To get himself ready for the family business, he joined SP Jain University's family managed business programme to understand the nuances of family business. Starting out with the business Vimal Kedia was very clear that Ankit had to spend time in the production area. For the first three years, Ankit worked in production planning as well as inside the factory. Ankit recalls, "Initially, it was a little hard to work with experienced people."
However, senior Kedia was very clear that he would have to work his way up. As per Ankit, "Fortunately, I didn't really call the shots at that time and had to consult everyone. I happened to start off in the shop floor and in 2010 after four years of being into business I was formally inducted into the board of directors."
Presently, Ankit takes care of the sales and marketing for the blow moulding division. Once Ankit finished his stint at the production floor, he realized a couple of areas where Manjushree was weak in terms of presence. He recognised segments like alcohol and liquor where they could capitalise.
"When I put all my efforts in that particular market after six months of continuously travelling and pitching, I started getting orders from them," says Ankit. Talking about the similarities and differences between his father and his approach to business, Ankit says, "He is an impulsive decision maker, which is a trait common in both of us. If we see an opportunity we lap it up immediately. He is a strong administrator. His people management skills are very strong. I am a little more analytical. I need a lot of data to arrive at decisions. My father is impulsive. He is extremely innovative in terms of his ideas in packaging and business.
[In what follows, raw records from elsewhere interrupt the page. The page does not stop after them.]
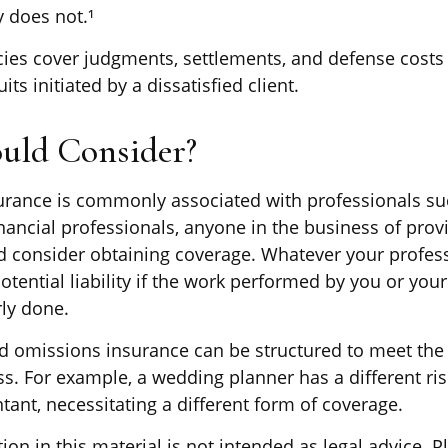
y does not.¹
ies cover judgments, settlements, and defense costs
uits initiated by a dissatisfied client.
uld Consider?
rance is commonly associated with professionals su
nancial professionals, anyone in the business of prov
ld consider obtaining coverage. Whatever your professi
otential liability if the work performed by you or yo
ly done.
d omissions insurance can be structured to meet the 
ss. For example, a wedding planner has a different ri
ant, necessitating a different form of coverage.
ion in this material is not intended as legal advice. P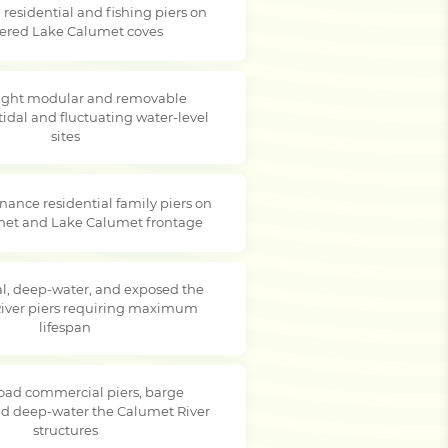
residential and fishing piers on
tered Lake Calumet coves
ight modular and removable
tidal and fluctuating water-level
sites
ance residential family piers on
met and Lake Calumet frontage
, deep-water, and exposed the
iver piers requiring maximum
lifespan
oad commercial piers, barge
nd deep-water the Calumet River
structures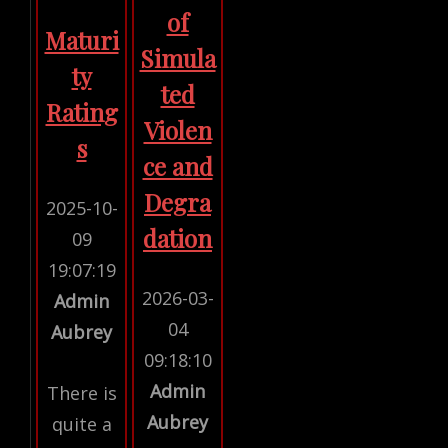
of
Maturi
Simula
ty
ted
Rating
Violen
s
ce and
Degra
2025-10-
dation
09
19:07:19
2026-03-
Admin
04
Aubrey
09:18:10
Admin
There is
Aubrey
quite a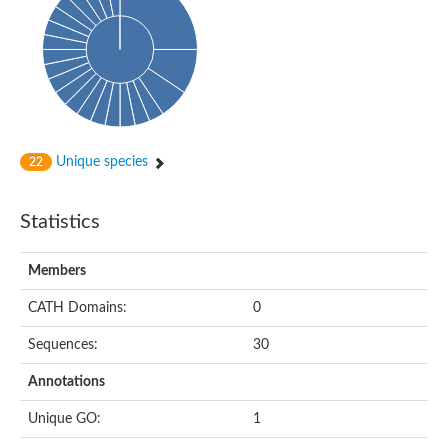
Unique species
22
Statistics
Members
CATH Domains:
0
Sequences:
30
Annotations
Unique GO:
1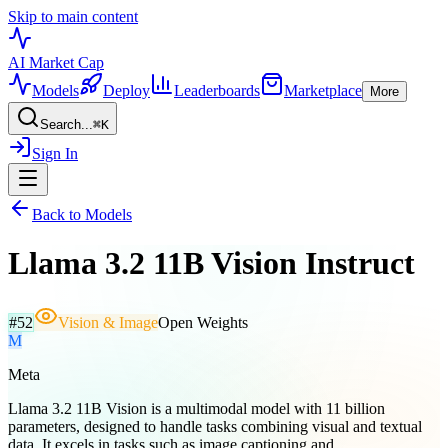
Skip to main content
AI Market
Cap
Models
Deploy
Leaderboards
Marketplace
More
Search...
⌘
K
Sign In
Back to Models
Llama 3.2 11B Vision Instruct
#
52
Vision & Image
Open Weights
M
Meta
Llama 3.2 11B Vision is a multimodal model with 11 billion
parameters, designed to handle tasks combining visual and textual
data. It excels in tasks such as image captioning and...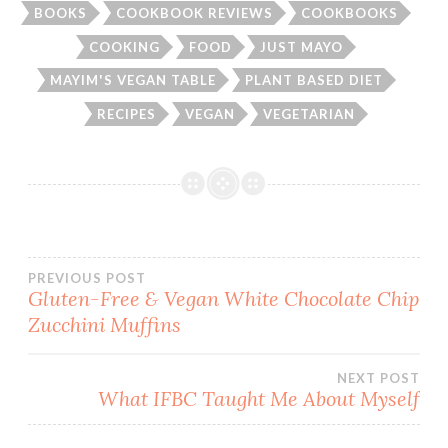
BOOKS
COOKBOOK REVIEWS
COOKBOOKS
COOKING
FOOD
JUST MAYO
MAYIM'S VEGAN TABLE
PLANT BASED DIET
RECIPES
VEGAN
VEGETARIAN
Post
PREVIOUS POST
Gluten-Free & Vegan White Chocolate Chip
Zucchini Muffins
navigation
NEXT POST
What IFBC Taught Me About Myself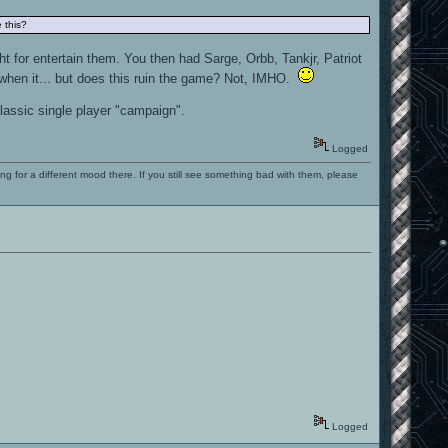
 this?
ht for entertain them. You then had Sarge, Orbb, Tankjr, Patriot
 when it... but does this ruin the game? Not, IMHO.
classic single player "campaign".
Logged
ng for a different mood there. If you still see something bad with them, please
Logged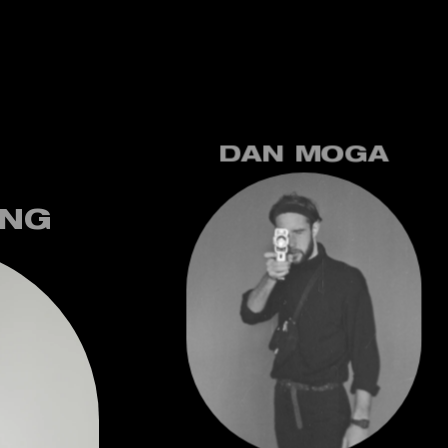
DAN MOGA
UNG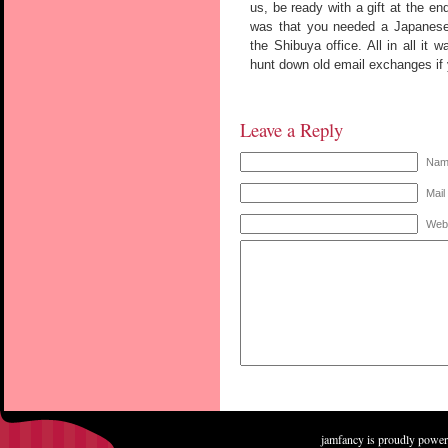
us, be ready with a gift at the en
was that you needed a Japanese t
the Shibuya office. All in all it 
hunt down old email exchanges if
Leave a Reply
Name
Mail
Web
jamfancy is proudly powe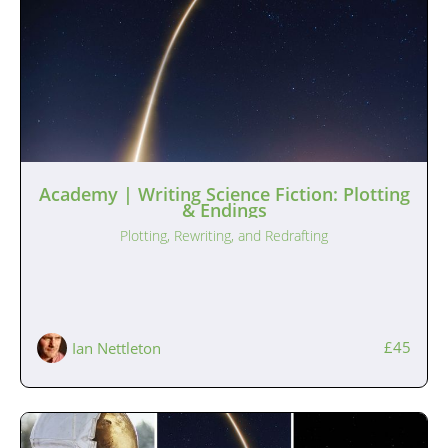
Academy | Writing Science Fiction: Plotting
& Endings
Plotting, Rewriting, and Redrafting
£45
Ian Nettleton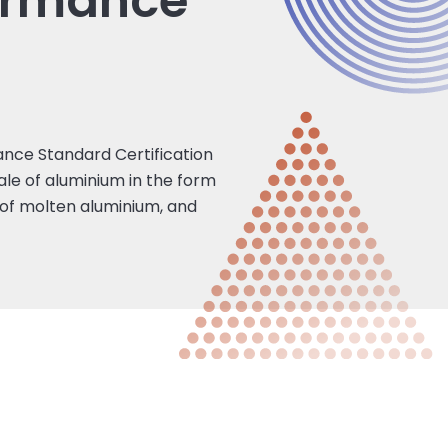
ormance
nce Standard Certification
le of aluminium in the form
n of molten aluminium, and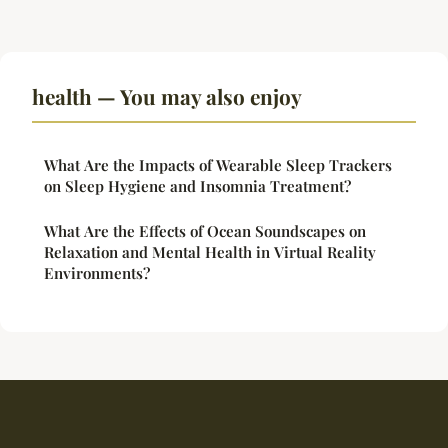
health — You may also enjoy
What Are the Impacts of Wearable Sleep Trackers
on Sleep Hygiene and Insomnia Treatment?
What Are the Effects of Ocean Soundscapes on
Relaxation and Mental Health in Virtual Reality
Environments?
Although he belongs to four-decade old generation of entrepreneurs, he is extremely responsive to new methods of doing business."
Ankit is now aiming to take Manjushree to north India. In order to go closer to customers, it needs physical presence in other regions. "We just don't want to be known as dabba suppliers. We want to do a little more than that," says Ankit. "My dad is known as the innovator, and he has done some landmark innovations in the packaging industry. We want to become a Rs 1,500-crore company by 2020 and generate a lot of green power. We already have 3.4 MW of wind mill that's churning out 15 per cent of our consumption. We want to take that to 10 MW. We want to get into renewable energy because power is one of the expenses. The other aim is to develop eco-friendly raw materials by the suppliers so the perception for the plastic industry is a little positive than what it is right now," concludes Ankit.
(This article first appeared in the Indian edition of Entrepreneur magazine (November, 2015 Issue).